__Seite__.
○ ○ ○

Zum Inhalt springen
Das "Electric Cinema" in London

Eine Revolution, die keiner will – Kinotechnik

„Warum wir Kinotechnik bekommen, die keiner will!

Das Kino ist nun schon weit über hundert Jahre alt. Technische Sprünge, wie der Farb- oder Tonfilm, hatten viel Kritik zu verdauen, aber auch viel Vertrauen zu schaffen und Gewohnheiten zu erzeugen. Als 1895 auf einer Kinoleinwand ein Zug zu sehen ist, der in einen Bahnhof einfährt – in schwarz/weiß, ohne Ton und mit dem Kontrastwert von Schneegestöber – sollen Menschen vor lauter Angst den Saal verlassen haben. Zu real war die Projektion für die angehenden Kinozuschauer. Die Meisten sind aber sitzen geblieben und konnten nicht genug bekommen und wollten mehr. Mehr Realität, mehr Erleben und mehr Emotionen.

○ ○ ○

__Auszug der Quelle__.
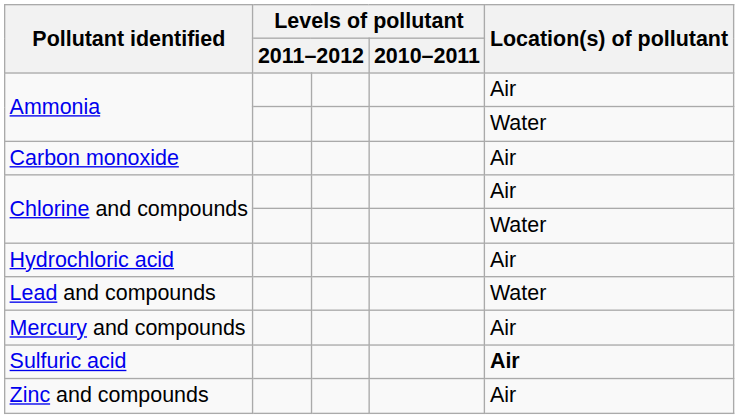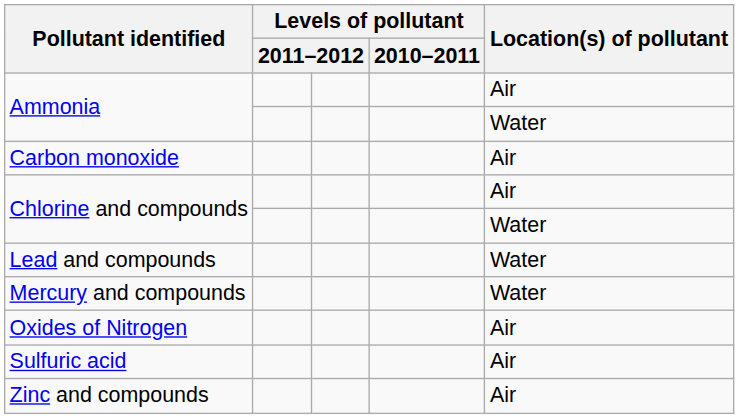- row: Hydrochloric acid | Air
Mercury and compounds | Location(s) of pollutant: Air -> Water
+ row: Oxides of Nitrogen | Air
Sulfuric acid | Location(s) of pollutant: bold -> normal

○ ○ ○

__Deine Aufgabe__.
Was sollen Menschen laut der Seite getan haben, als 1895 auf einer Kinoleinwand ein Zug zu sehen war, der in einen Bahnhof einfährt?

__Erwartete Antwort__.
Sie sollen vor lauter Angst den Saal verlassen haben.